Oltre alla matematica del risparmio sugli interessi dei titoli pubblici, e dei prestiti e mutui – mai così a buon mercato per aziende e famiglie – ha poi inciso l’effetto degli annunci del capo della Bce, finora più chiari e diretti di quelli provenienti dalla Federal reserve, dalla Bank of Japan e dalla Bank of England. Però la percezione bonaria dei mercati sta man mano svanendo (non per colpa di Draghi, semmai per colpa dei governi lenti a sfruttare l’occasione propizia della calma dei mercati e dei tassi negativi per riformare i propri paesi) e se ne è avuta contezza giovedì alla conferenza stampa successiva al Consiglio direttivo, dal quale non è uscito niente di nuovo: Draghi, strattonato di recente dalla stampa finanziaria anglosassone, ripete che “il Qe proseguirà fino alla scadenza di marzo 2017 e oltre, finché ce ne sarà bisogno”, ma non intende delineare l’agenda della prossima riunione di dicembre, che a sua volta dovrebbe essere decisiva su cosa fare l’anno prossimo.
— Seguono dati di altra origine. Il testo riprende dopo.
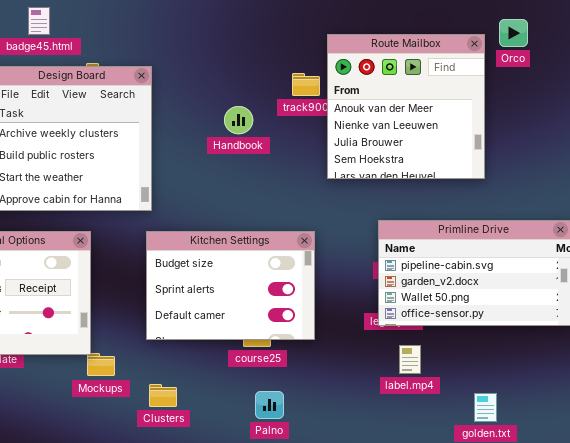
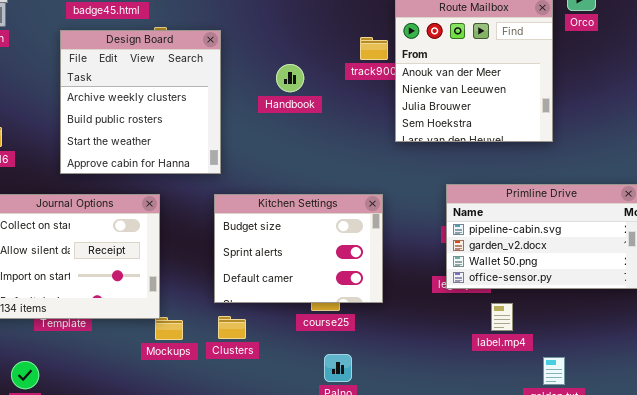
Handbook: [224,106,253,134] -> [276,64,304,92], moved
label.mp4: [399,345,421,374] -> [491,303,513,331], moved
Clusters: [149,384,177,407] -> [218,316,246,339], moved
Insomma prende tempo, in attesa magari del referendum italiano o, prima ancora, delle elezioni americane. Le reazioni riflettono i dubbi e i rinvii: Borse prima giù poi di poco su, euro ai minimi sul dollaro in attesa che la Fed rialzi i tassi. Dunque, impatto zero. Il mago di Francoforte non ha fluido magico infinito, anche se, come ha ricordato, non è la Bce da sola a creare lavoro e crescita, e neppure a tracciare la rotta. Gli si può dare torto?